Palestinian President Mahmoud Abbas has responded favourably to a French proposal to bring Israeli and Palestinian negotiators to Paris to try and breathe new life into the collapsed peace talks. Israel has yet to respond publicly to the proposal.
REUTERS - Palestinian President Mahmoud Abbas on Saturday cautiously welcomed a French proposal to convene Israeli and Palestinian negotiators in Paris to try to revive collapsed peace talks.
French Foreign Minister Alain Juppe this week offered to host talks to discuss ideas for a Palestinian state raised last month by U.S. President Barack Obama, aiming to avert a showdown at the United Nations in September.
“We said that in principle this initiative is acceptable,” Abbas told Reuters, two days after talks with Juppe in the West Bank city of Ramallah.
Abbas said the French plan “talks about President Obama’s vision ... in which he spoke about a (Palestinian) state with the ‘67 borders, with borders with Israel, Egypt and Jordan.”
Under the plan discussed with Juppe, “neither side would carry out unilateral actions,” Abbas added.
Israeli Prime Minister Benjamin Netanyahu, who has yet to respond publicly to the French proposal, has rejected any withdrawal to the borders existing before Israel captured the West Bank in a 1967 war, insisting such a frontier would be “indefensible.”
After meeting Juppe on Saturday, the Israeli leader said he asked France to continue efforts to secure the release of Israeli soldier Gilad Shalit, held by the Islamist group Hamas since his capture in a cross-border raid from the Gaza Strip in 2006.
Thousands protest in Tel Aviv
Opinion polls show many Israelis support Netanyahu’s stance though some worry a protracted diplomatic stalemate may bring fresh violence.

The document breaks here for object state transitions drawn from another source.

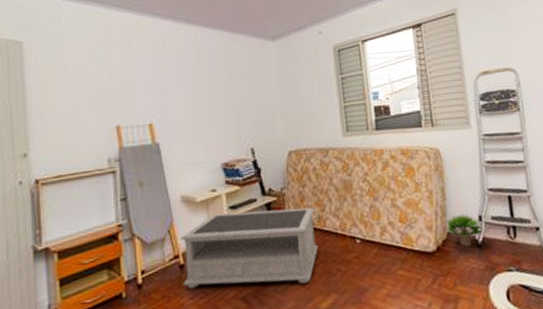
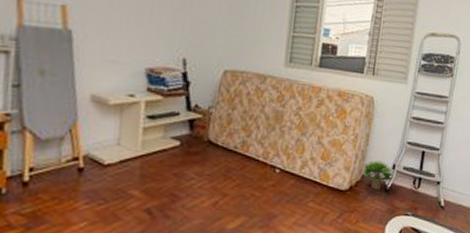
coffee table: present [181,207,318,289] -> none [79,121,241,203]

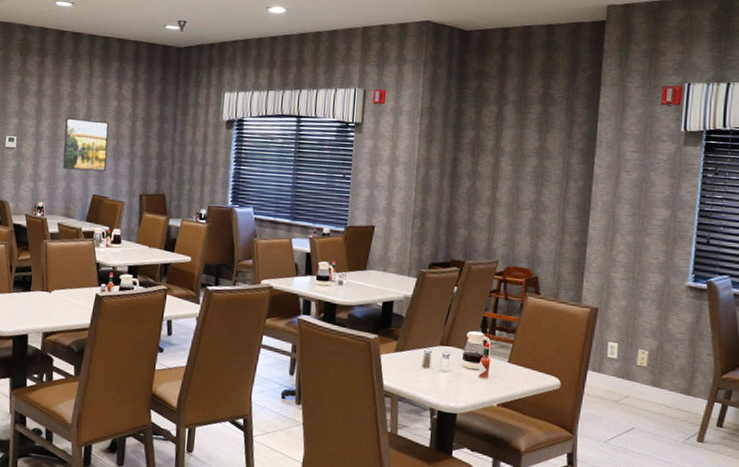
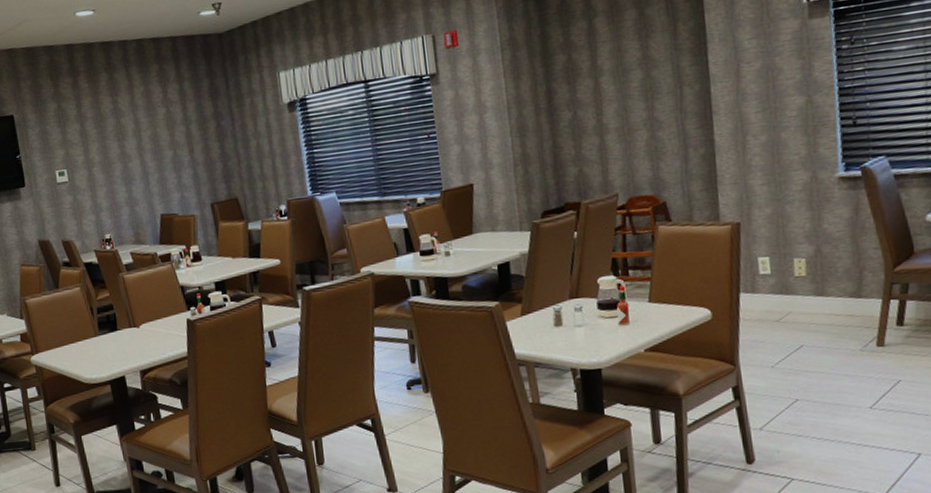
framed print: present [62,118,109,172] -> none [114,132,170,193]

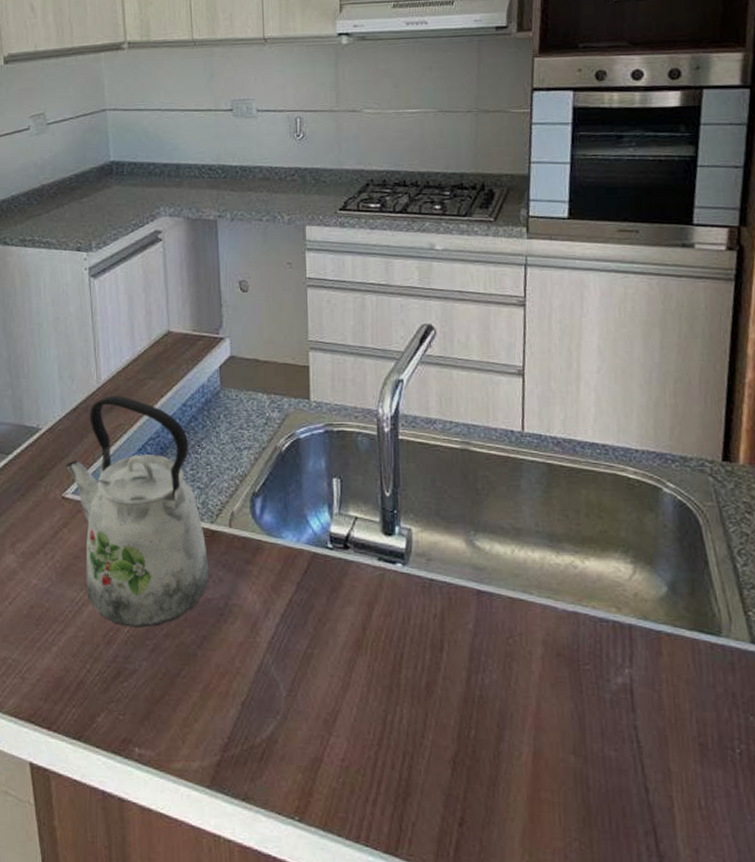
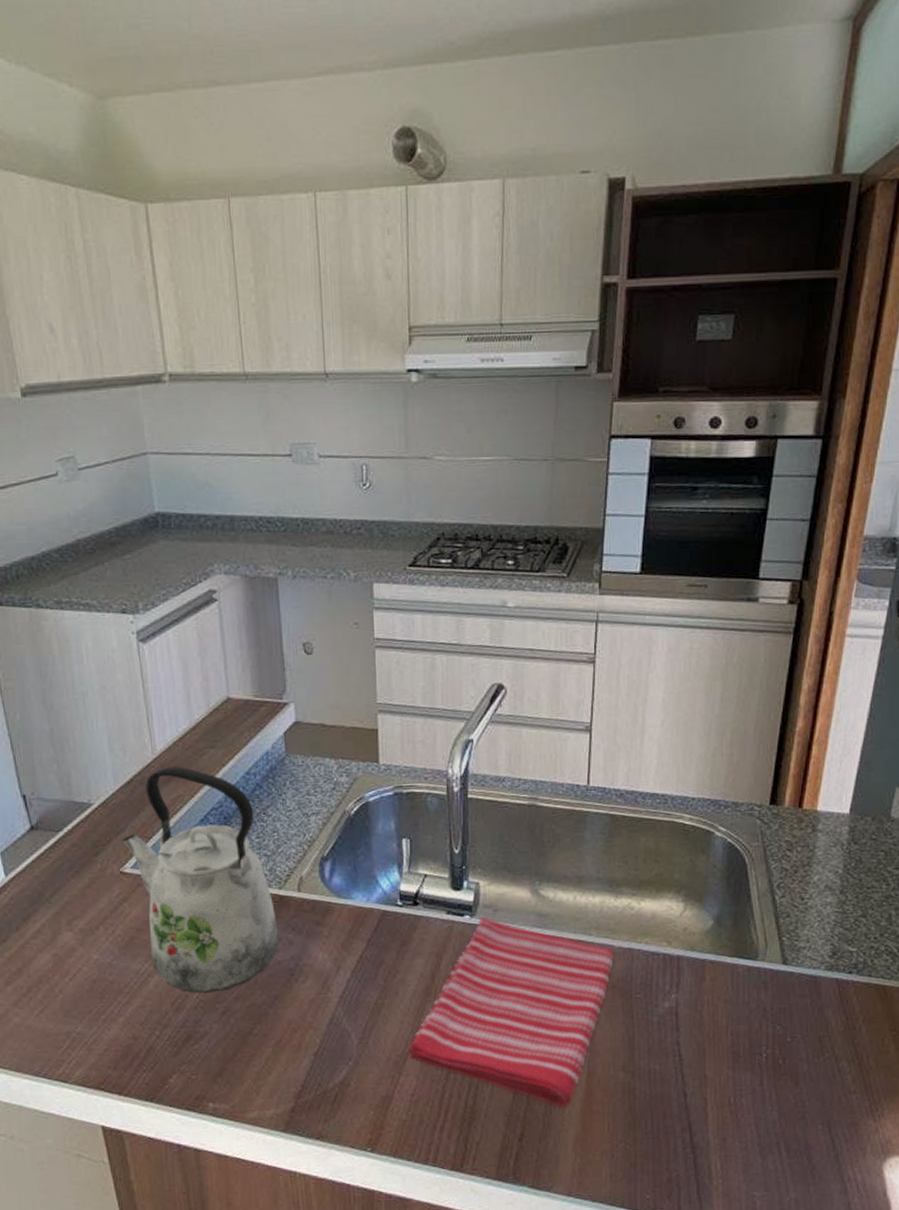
dish towel: none [338,566,559,792] -> present [407,916,615,1108]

In Tel Aviv, 5,000 turned out for a march sponsored by left-wing groups, many holding signs demanding Israel agree to a two-state solution using the 1967 borders.
The French proposal calls for Israeli and Palestinian negotiators to meet this month or by early July with an eye to reviving talks which broke off last year in a dispute on Jewish settlement building in land Palestinians seek for a state.
The Palestinians plan unilaterally to seek U.N. recognition of statehood in September—a step Israel strongly opposes, fearing it could end up isolated internationally.
The United States has already said it opposes the plan, and this stand could kill off the initiative in the Security Council before it can reach the General Assembly.
France, also one of the five permanent members of the Security Council, has not yet decided whether to back the Palestinians, Juppe said.
“We are convinced that if nothing happens here between now and September the situation will be very difficult for everyone at the time of the United Nations General Assembly,” Juppe said during his visit this week.
“We have to avoid such a situation and the only way to avoid it is to do what we are proposing, that’s to say return to the (negotiating) table,” Juppe said.